Anti ki67

Myocardial tissues were placed a in tissue-freezing medium (Sakura Finetek USA) and frozen at −20°C. After fixation in 4% polyformaldehyde for 30 min, tissue sections and cultured cells were permeabilized with 1% Triton X-100 in PBS for 5 min and then incubated in 3% BSA for 1 h at room temperature. The samples were subsequently incubated at 4°C overnight with the following primary antibodies diluted in 3% BSA: anti-Ki67 (1:200, 275R; Cell Marque), anti-pH3 (ab170904; Abcam), anti-cardiac troponin T (cTnT; ab33589; Abcam), anti-Aurora B (ab2254; Abcam), anti-α-SMA (ab7817; Abcam), anti-vWF (ab11713; Abcam), and anti-IB4 (ab181548; Abcam).
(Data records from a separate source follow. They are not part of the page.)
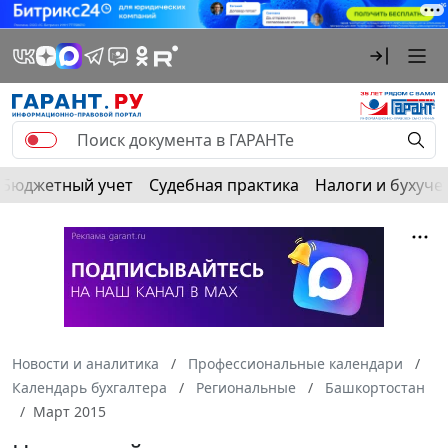
Бюджетный учет
Судебная практика
Налоги и бухуче
Новости и аналитика
Профессиональные календари
Календарь бухгалтера
Региональные
Башкортостан
Март 2015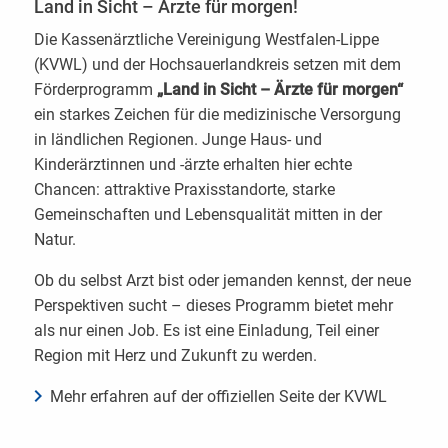
Land in Sicht – Ärzte für morgen!
Die Kassenärztliche Vereinigung Westfalen-Lippe
(KVWL) und der Hochsauerlandkreis setzen mit dem
Förderprogramm
„Land in Sicht – Ärzte für morgen“
ein starkes Zeichen für die medizinische Versorgung
in ländlichen Regionen. Junge Haus- und
Kinderärztinnen und -ärzte erhalten hier echte
Chancen: attraktive Praxisstandorte, starke
Gemeinschaften und Lebensqualität mitten in der
Natur.
Ob du selbst Arzt bist oder jemanden kennst, der neue
Perspektiven sucht – dieses Programm bietet mehr
als nur einen Job. Es ist eine Einladung, Teil einer
Region mit Herz und Zukunft zu werden.
Mehr erfahren auf der offiziellen Seite der KVWL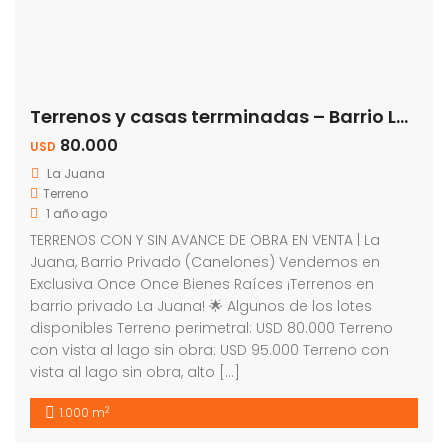
Terrenos y casas terrminadas – Barrio La Juana
80.000
USD
La Juana
Terreno
1 año ago
TERRENOS CON Y SIN AVANCE DE OBRA EN VENTA | La
Juana, Barrio Privado (Canelones) Vendemos en
Exclusiva Once Once Bienes Raíces ¡Terrenos en
barrio privado La Juana! 🌟 Algunos de los lotes
disponibles Terreno perimetral: USD 80.000 Terreno
con vista al lago sin obra: USD 95.000 Terreno con
vista al lago sin obra, alto […]
2
1.000 m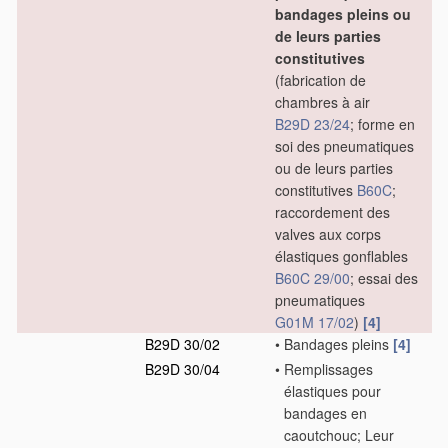
bandages pleins ou
de leurs parties
constitutives
(fabrication de
chambres à air
B29D 23/24
; forme en
soi des pneumatiques
ou de leurs parties
constitutives
B60C
;
raccordement des
valves aux corps
élastiques gonflables
B60C 29/00
; essai des
pneumatiques
G01M 17/02
)
[4]
B29D 30/02
•
Bandages pleins
[4]
B29D 30/04
•
Remplissages
élastiques pour
bandages en
caoutchouc; Leur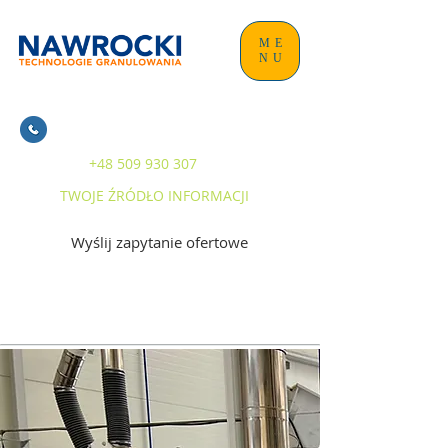
ME
NU
+48 509 930 307
TWOJE ŹRÓDŁO INFORMACJI
Wyślij zapytanie ofertowe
A Click-it EdU Imaging Kit (Life Technologies; #C10638) was used to detect EdU incorporation according to the manufacturer’s instruction. An In Situ Cell Death Detection Kit (Roche, Shanghai, China) was used to detect apoptotic cells in samples. After three washes with PBS, the samples were stained with fluorescent secondary antibodies (Alexa Fluor 488 and/or 594; Abcam) for 1 h at room temperature, followed by 20 min of 4′,6-diamidino-2-phenylindole (DAPI) staining (ab104139; Abcam). Images were captured using confocal laser-scanning microscopy (Carl Zeiss).